수행할 작업
아래 자료의 모든 줄을 한 줄당 문자열 하나씩 JSON 목록으로 정리해 줄 수 있나요? 빈 줄은 빼고, 그림은 답에 넣지 마세요.
◇ ◇ ◇ ◇ ◇
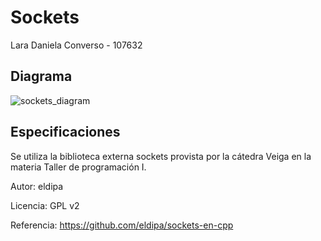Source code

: # Sockets
Lara Daniela Converso - 107632

## Diagrama 

![sockets_diagram](https://github.com/Taller-de-Programacion-TPs/sockets-2024c1-Laraconverso/blob/main/uml_sockets.png)


## Especificaciones
Se utiliza la biblioteca externa sockets provista por la cátedra Veiga en la materia Taller de programación I. 

Autor: eldipa

Licencia: GPL v2

Referencia: https://github.com/eldipa/sockets-en-cpp

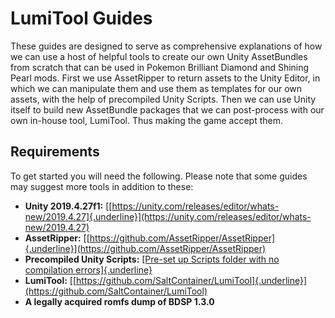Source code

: # LumiTool Guides

These guides are designed to serve as comprehensive explanations of how we can use a host of helpful tools to create our own Unity AssetBundles
from scratch that can be used in Pokemon Brilliant Diamond and Shining Pearl mods. First we use AssetRipper to return assets to the Unity
Editor, in which we can manipulate them and use them as templates for our own assets, with the help of precompiled Unity Scripts. Then we can
use Unity itself to build new AssetBundle packages that we can post-process with our own in-house tool, LumiTool. Thus making the game accept them.

## Requirements

To get started you will need the following. Please note that some guides may suggest more tools in addition to these:

- **Unity 2019.4.27f1:** [[https://unity.com/releases/editor/whats-new/2019.4.27]{.underline}](https://unity.com/releases/editor/whats-new/2019.4.27)
- **AssetRipper:** [[https://github.com/AssetRipper/AssetRipper]{.underline}](https://github.com/AssetRipper/AssetRipper)
- **Precompiled Unity Scripts:** [[Pre-set up Scripts folder with no compilation errors]{.underline}](https://mega.nz/file/rw51VTpb#opq_OpwNj3zryiSnmEW1mS-zGIfXnHNFZYAzfsP2VJk)
- **LumiTool:** [[https://github.com/SaltContainer/LumiTool]{.underline}](https://github.com/SaltContainer/LumiTool)
- **A legally acquired romfs dump of BDSP 1.3.0**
◇ ◇ ◇ ◇ ◇
작성 답변
[
  "Source code",
  ": # Sockets",
  "Lara Daniela Converso - 107632",
  "## Diagrama ",
  "![sockets_diagram](https://github.com/Taller-de-Programacion-TPs/sockets-2024c1-Laraconverso/blob/main/uml_sockets.png)",
  "## Especificaciones",
  "Se utiliza la biblioteca externa sockets provista por la cátedra Veiga en la materia Taller de programación I. ",
  "Autor: eldipa",
  "Licencia: GPL v2",
  "Referencia: https://github.com/eldipa/sockets-en-cpp",
  "Source code",
  ": # LumiTool Guides",
  "These guides are designed to serve as comprehensive explanations of how we can use a host of helpful tools to create our own Unity AssetBundles",
  "from scratch that can be used in Pokemon Brilliant Diamond and Shining Pearl mods. First we use AssetRipper to return assets to the Unity",
  "Editor, in which we can manipulate them and use them as templates for our own assets, with the help of precompiled Unity Scripts. Then we can",
  "use Unity itself to build new AssetBundle packages that we can post-process with our own in-house tool, LumiTool. Thus making the game accept them.",
  "## Requirements",
  "To get started you will need the following. Please note that some guides may suggest more tools in addition to these:",
  "- **Unity 2019.4.27f1:** [[https://unity.com/releases/editor/whats-new/2019.4.27]{.underline}](https://unity.com/releases/editor/whats-new/2019.4.27)",
  "- **AssetRipper:** [[https://github.com/AssetRipper/AssetRipper]{.underline}](https://github.com/AssetRipper/AssetRipper)",
  "- **Precompiled Unity Scripts:** [[Pre-set up Scripts folder with no compilation errors]{.underline}](https://mega.nz/file/rw51VTpb#opq_OpwNj3zryiSnmEW1mS-zGIfXnHNFZYAzfsP2VJk)",
  "- **LumiTool:** [[https://github.com/SaltContainer/LumiTool]{.underline}](https://github.com/SaltContainer/LumiTool)",
  "- **A legally acquired romfs dump of BDSP 1.3.0**"
]